— begin Excerpted passage —

PyRDP format #959

obilodeau · 2024-06-04T19:00:44Z

As discussed in GoSecure/fq-pyrdp#1.

The new test case is 2.9MB. Let me know if this is still too big.

For project history see: https://github.com/GoSecure/fq-pyrdp/

This PR is done as part of GeekWeek 9.

wader · 2024-06-04T20:18:49Z

Thanks! did a quick review, will look more tomorrow.

The new test case is 2.9MB. Let me know if this is still too big.

Is fine i think. Just noticed that the wasm testdata i 42MB 😬

For project history see: https://github.com/GoSecure/fq-pyrdp/

Could be added to documentation if you like

This PR is done as part of GeekWeek 9.

🥳

format/pyrdp/pdu/client_data.go

format/pyrdp/pyrdp.go

format/pyrdp/pdu/client_data.go

format/pyrdp/pyrdp.go

format/pyrdp/pdu/client_data.go

wader · 2024-06-08T19:08:53Z

Hey, are ok with me pushing to your PR branch? i'm on vacation atm but when i'm back i might try massage this PR to look more like the rest of fq:s code

obilodeau · 2024-06-13T17:48:20Z

Let me do another pass today and tomorrow then it'll be your turn.

— end Excerpted passage —
— begin Material provided —

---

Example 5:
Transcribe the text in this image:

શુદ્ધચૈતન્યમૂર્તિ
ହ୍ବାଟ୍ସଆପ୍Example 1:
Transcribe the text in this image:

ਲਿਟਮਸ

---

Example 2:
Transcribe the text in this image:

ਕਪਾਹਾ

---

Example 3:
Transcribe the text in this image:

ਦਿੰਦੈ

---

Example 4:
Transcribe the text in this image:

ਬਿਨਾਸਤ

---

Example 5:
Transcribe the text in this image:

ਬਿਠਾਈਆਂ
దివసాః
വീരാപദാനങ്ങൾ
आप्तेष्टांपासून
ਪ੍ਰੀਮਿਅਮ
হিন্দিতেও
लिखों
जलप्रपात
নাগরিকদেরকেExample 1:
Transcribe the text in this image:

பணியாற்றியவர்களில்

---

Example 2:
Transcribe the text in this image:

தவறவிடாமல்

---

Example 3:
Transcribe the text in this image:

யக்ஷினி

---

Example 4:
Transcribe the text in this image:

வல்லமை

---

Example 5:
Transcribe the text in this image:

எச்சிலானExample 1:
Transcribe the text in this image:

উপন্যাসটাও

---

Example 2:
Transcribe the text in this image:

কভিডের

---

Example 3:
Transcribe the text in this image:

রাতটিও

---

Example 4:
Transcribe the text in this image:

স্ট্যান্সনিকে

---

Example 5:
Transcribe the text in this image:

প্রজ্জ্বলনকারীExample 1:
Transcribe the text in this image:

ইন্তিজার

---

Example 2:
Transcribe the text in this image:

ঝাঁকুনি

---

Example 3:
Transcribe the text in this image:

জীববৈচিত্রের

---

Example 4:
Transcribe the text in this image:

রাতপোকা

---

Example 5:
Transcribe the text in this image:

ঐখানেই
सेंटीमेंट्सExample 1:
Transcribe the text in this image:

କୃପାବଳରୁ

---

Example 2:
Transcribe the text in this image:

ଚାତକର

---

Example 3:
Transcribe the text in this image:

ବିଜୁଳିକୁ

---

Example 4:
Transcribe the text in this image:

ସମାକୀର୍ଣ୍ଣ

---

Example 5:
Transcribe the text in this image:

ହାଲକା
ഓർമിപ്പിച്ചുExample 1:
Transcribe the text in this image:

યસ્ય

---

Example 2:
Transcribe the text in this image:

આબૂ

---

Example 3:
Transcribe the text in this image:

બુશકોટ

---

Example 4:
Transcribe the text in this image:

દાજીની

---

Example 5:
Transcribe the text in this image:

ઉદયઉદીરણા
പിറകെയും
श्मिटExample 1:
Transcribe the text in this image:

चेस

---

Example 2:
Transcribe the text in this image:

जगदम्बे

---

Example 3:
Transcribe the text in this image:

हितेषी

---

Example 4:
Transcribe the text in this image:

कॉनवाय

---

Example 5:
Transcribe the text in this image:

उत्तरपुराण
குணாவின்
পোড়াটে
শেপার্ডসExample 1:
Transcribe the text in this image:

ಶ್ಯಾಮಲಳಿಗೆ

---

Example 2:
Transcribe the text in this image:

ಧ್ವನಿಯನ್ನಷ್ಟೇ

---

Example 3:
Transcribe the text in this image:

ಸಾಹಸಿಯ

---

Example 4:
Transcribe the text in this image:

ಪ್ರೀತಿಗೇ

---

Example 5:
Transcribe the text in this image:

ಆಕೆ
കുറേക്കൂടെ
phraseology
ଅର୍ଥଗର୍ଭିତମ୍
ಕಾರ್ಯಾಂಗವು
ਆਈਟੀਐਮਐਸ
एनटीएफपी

— end Material provided —

▸ Exercise tasks
- 1) In the PyRDP format thread, why does wader ask about pushing to the PR branch? Please answer in one to three sentences.
- 2) Carry on the PyRDP format thread from its final comment.

▸ Responses per task
- 1) Wader wants to rework the PR so it looks more like the rest of fq's code. Wader plans to try this after returning from vacation.

- 2)
obilodeau · 2024-06-13T20:07:58Z

Made all required changes and fixed all CI linter errors. From my perspective, this is complete and useful.

Let me know if you want other changes.

wader · 2024-06-14T14:00:46Z

Made all required changes and fixed all CI linter errors. From my perspective, this is complete and useful.

Let me know if you want other changes.

Great thanks! will have look during the weekend or week. Will request you to review if i done any substantial changes, but i guess i will mostly just do some styling changes for consistency.

BTW i have been working on a prototype to allow runtime definition of decoders using kaitai. Would something like that have been useful in this case? maybe some other format specification language could be interesting? i've dumped some ideas in #627 if your intersted.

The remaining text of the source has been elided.